Eden M. Kennedy has acted impulsively in ways she now regrets.

One nice thing about new paint on the walls is that all the crap we had previously nailed up is down on the floor -- paintings, posters, photos . . . even the curtains are balled up in garbage bags. (So if you know where we live and would like to get a glimpse of us doing whatever in the altogether, bust out the binoculars, now's your chance.) Some of it may go back up, some of it may just go. The walls are so beautiful right now we're afraid to spoil them.

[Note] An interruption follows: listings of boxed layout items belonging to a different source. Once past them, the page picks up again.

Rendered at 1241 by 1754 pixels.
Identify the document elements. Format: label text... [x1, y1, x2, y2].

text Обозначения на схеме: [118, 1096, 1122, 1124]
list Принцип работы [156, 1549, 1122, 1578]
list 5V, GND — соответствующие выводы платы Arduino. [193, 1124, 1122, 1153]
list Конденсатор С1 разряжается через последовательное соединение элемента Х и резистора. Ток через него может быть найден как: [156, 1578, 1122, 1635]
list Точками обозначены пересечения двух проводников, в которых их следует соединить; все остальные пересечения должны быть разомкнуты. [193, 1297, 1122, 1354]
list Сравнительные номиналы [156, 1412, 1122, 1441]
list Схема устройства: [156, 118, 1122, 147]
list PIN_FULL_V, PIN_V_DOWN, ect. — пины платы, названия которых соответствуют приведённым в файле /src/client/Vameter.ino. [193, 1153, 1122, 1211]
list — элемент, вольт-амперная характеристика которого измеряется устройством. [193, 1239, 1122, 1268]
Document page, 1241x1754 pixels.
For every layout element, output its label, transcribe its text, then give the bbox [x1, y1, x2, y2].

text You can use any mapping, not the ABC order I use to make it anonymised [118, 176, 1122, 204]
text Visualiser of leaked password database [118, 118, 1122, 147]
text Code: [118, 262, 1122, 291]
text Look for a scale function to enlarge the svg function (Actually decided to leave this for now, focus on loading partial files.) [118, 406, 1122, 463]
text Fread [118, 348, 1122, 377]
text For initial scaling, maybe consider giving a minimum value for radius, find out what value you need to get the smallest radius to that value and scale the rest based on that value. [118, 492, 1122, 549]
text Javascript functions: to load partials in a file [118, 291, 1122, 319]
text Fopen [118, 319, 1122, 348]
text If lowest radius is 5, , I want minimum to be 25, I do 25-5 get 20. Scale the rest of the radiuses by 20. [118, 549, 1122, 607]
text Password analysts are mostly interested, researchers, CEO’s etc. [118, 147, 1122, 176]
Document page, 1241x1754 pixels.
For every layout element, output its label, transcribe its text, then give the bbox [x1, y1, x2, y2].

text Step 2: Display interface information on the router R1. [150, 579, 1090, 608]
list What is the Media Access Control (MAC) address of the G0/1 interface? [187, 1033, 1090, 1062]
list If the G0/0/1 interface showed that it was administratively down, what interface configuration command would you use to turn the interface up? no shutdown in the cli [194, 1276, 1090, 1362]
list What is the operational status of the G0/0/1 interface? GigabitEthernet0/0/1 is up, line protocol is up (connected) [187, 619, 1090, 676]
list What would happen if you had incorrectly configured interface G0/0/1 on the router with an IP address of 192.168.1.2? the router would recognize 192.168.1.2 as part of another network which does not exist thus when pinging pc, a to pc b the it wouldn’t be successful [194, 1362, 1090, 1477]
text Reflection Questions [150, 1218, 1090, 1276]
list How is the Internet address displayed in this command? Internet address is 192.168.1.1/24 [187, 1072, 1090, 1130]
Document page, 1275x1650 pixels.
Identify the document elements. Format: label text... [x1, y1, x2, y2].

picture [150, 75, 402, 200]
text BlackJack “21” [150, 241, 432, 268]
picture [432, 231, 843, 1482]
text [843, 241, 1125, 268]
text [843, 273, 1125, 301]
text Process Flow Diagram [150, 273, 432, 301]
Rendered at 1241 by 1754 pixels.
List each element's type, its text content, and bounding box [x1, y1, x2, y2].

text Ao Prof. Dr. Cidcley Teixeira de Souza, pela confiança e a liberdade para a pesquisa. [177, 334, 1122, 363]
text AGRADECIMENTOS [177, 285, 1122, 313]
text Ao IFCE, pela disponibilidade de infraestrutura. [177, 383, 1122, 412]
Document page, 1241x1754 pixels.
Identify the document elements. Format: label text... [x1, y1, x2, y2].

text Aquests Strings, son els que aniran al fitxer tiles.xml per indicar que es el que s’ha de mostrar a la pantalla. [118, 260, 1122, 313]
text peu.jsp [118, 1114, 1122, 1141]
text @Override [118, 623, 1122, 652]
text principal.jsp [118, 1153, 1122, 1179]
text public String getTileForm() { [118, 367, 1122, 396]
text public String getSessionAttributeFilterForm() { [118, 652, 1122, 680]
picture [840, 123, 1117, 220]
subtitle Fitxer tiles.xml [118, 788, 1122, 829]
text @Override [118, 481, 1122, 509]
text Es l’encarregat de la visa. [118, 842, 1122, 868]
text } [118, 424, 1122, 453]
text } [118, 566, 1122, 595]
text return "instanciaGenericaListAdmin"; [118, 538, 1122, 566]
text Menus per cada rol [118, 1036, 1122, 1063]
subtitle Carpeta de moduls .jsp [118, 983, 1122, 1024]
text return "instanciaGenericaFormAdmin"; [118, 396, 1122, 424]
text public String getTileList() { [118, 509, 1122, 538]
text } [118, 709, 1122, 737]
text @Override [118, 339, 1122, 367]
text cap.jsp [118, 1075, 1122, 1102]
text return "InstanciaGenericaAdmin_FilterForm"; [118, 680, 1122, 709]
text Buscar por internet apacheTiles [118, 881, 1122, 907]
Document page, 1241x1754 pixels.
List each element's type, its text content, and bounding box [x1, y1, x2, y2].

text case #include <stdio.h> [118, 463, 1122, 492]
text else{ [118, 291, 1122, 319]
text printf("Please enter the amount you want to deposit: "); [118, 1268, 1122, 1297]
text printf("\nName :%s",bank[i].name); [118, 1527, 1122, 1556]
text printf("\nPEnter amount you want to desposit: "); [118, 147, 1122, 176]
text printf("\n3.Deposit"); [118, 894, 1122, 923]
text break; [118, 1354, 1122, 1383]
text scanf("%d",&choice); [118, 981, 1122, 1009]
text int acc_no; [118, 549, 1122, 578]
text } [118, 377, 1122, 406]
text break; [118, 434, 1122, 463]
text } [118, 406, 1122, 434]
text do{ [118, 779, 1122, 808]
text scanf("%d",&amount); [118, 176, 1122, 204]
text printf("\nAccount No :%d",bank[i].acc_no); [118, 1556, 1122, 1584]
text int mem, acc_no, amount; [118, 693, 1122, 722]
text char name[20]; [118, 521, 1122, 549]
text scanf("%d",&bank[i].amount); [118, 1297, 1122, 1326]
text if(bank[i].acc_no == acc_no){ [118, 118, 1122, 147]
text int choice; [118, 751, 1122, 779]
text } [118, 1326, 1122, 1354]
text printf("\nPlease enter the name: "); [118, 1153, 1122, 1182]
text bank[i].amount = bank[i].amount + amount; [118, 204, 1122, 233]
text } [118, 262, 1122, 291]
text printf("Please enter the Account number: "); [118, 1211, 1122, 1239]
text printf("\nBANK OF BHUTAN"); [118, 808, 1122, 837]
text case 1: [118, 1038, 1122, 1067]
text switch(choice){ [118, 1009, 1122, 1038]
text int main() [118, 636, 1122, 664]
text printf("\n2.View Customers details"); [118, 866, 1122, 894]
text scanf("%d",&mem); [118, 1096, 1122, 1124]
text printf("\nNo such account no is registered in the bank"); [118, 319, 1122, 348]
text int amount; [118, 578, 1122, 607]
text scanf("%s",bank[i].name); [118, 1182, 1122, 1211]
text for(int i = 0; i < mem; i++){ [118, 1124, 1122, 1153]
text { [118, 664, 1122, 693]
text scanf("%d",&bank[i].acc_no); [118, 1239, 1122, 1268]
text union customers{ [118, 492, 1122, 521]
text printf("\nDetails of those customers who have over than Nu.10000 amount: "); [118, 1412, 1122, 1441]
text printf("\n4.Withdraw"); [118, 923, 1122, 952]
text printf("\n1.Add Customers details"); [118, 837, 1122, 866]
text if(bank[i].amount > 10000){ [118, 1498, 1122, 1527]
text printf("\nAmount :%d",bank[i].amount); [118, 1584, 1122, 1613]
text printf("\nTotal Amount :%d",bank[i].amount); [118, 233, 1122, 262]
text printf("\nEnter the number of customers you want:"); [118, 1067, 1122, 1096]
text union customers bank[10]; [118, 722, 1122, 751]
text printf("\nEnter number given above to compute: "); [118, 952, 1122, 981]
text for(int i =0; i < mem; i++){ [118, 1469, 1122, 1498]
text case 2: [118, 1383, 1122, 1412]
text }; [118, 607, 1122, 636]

One nice thing about traveling, being with family, and living out of a suitcase for three weeks* is that I forgot to have any of the symptoms of the deadly disease of which I'm probably dying. It wasn't until I was standing in the shower this morning that I remembered to notice how weak my left arm hasn't been, and how fine my left leg has felt. Which is interesting. Though my (dare I say previous) symptoms were real, I certainly question their source right now (and that ditz of a doctor still hasn't sent me a copy of my lab results). I'm even feeling pretty goddamned cheerful at the moment, and wonder if I'm just neurotic, and if a certain amount of my neurosis isn't just due to dull isolation. I never thought I'd say it, but I miss my stupid family. I spent so long hating them and trying to get out from under their stifling control that I forgot to realize that we'd all grown up and that things had changed. I don't really know why I don't have any friends in this town, maybe I've clung too hard to my old friends who live in other places, maybe it just gets harder to make new friends as you get older, maybe I'm just a social klutz. Whatever my problem is, I need to deal with it, because free-floating anxiety is no substitute for going shoe shopping with your best pal who hates to shop just as much as you do.

I realize that this is just another pathetic post, and that I seem to have a well-developed and strange need to evoke sympathy. If you really care, please write a comment that totally kicks my ass.

*This is a lie, I unpack completely in hotels and other people's houses, I put everything away in drawers, even if I'm only there for one night. I almost never leave things behind, either, although I lost an expensive dental appliance during our three-night luxury hiatus at the Montecito Inn last week and I'm pretty pissed about having to replace it.